Problem description: Using the records below, quote only the span that opens with the line containing "1.99) | 15.03 | | | |" and closes with the line containing "0.81) | 33.14 |", exactly and inclusively.

Supplied entries below:

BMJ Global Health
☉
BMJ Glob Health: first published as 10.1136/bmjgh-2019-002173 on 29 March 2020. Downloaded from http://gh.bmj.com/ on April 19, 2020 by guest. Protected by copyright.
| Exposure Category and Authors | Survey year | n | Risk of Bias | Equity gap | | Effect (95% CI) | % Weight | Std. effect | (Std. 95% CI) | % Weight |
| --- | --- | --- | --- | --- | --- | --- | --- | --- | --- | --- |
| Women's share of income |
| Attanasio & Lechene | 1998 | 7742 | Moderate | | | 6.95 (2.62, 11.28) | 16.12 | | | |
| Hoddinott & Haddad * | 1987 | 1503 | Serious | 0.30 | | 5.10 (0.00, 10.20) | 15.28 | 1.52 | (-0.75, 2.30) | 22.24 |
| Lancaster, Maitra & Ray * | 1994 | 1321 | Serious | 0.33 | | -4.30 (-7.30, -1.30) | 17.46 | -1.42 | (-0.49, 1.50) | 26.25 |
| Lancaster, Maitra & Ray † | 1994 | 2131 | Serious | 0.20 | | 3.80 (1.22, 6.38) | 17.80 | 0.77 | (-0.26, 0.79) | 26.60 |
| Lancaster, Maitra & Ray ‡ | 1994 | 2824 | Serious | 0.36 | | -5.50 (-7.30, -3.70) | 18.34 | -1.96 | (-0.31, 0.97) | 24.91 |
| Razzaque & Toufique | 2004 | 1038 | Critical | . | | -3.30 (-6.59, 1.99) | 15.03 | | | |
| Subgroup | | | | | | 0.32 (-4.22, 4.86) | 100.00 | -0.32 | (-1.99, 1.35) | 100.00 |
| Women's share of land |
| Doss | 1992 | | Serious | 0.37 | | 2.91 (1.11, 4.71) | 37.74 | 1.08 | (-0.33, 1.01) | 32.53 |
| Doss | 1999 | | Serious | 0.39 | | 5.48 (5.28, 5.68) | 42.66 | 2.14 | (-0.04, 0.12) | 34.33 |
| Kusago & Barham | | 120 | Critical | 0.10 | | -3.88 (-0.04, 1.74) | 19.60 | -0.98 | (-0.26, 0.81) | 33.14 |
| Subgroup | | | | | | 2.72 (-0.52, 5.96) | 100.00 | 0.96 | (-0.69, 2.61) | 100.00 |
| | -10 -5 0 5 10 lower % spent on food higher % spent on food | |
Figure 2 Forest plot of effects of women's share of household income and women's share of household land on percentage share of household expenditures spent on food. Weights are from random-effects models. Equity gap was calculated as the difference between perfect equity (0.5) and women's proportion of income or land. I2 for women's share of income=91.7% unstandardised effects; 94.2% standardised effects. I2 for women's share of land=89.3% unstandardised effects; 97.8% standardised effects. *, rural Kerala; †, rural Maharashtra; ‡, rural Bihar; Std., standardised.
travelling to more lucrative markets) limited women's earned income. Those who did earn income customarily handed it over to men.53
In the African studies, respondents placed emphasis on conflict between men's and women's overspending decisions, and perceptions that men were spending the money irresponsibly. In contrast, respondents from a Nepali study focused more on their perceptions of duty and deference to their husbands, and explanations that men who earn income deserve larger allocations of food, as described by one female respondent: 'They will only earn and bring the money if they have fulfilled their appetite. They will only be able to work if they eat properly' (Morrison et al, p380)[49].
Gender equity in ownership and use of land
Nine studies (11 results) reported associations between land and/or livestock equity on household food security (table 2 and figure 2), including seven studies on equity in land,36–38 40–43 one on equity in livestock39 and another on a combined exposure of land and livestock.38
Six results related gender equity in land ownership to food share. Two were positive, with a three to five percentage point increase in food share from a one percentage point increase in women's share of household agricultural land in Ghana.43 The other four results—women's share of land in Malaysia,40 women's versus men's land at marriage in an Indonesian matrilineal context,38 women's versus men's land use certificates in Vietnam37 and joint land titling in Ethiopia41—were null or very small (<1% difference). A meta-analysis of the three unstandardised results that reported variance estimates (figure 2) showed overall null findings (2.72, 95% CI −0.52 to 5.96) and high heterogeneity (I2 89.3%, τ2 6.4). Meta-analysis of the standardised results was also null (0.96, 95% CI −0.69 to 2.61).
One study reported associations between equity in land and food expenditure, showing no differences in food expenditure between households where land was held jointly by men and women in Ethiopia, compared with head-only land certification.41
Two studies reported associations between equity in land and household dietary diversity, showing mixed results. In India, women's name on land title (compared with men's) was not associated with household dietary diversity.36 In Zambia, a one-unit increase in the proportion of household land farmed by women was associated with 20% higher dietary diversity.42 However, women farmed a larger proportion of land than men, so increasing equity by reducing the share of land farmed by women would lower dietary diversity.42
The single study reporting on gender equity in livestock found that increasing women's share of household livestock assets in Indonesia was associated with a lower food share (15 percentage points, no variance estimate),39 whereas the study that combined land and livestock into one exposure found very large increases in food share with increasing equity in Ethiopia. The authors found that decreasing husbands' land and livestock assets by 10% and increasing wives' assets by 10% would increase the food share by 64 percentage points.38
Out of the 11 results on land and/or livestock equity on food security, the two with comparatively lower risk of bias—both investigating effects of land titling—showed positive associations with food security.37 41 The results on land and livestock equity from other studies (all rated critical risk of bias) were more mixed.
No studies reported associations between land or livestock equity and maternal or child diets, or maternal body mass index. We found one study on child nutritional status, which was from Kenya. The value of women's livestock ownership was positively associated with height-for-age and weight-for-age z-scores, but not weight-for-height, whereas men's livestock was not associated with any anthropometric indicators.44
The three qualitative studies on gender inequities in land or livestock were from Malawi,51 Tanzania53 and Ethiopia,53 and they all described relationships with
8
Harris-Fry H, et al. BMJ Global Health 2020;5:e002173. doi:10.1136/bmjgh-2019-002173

End of Supplied entries.

Output:
| Razzaque & Toufique | 2004 | 1038 | Critical | . | | -3.30 (-6.59, 1.99) | 15.03 | | | |
| Subgroup | | | | | | 0.32 (-4.22, 4.86) | 100.00 | -0.32 | (-1.99, 1.35) | 100.00 |
| Women's share of land |
| Doss | 1992 | | Serious | 0.37 | | 2.91 (1.11, 4.71) | 37.74 | 1.08 | (-0.33, 1.01) | 32.53 |
| Doss | 1999 | | Serious | 0.39 | | 5.48 (5.28, 5.68) | 42.66 | 2.14 | (-0.04, 0.12) | 34.33 |
| Kusago & Barham | | 120 | Critical | 0.10 | | -3.88 (-0.04, 1.74) | 19.60 | -0.98 | (-0.26, 0.81) | 33.14 |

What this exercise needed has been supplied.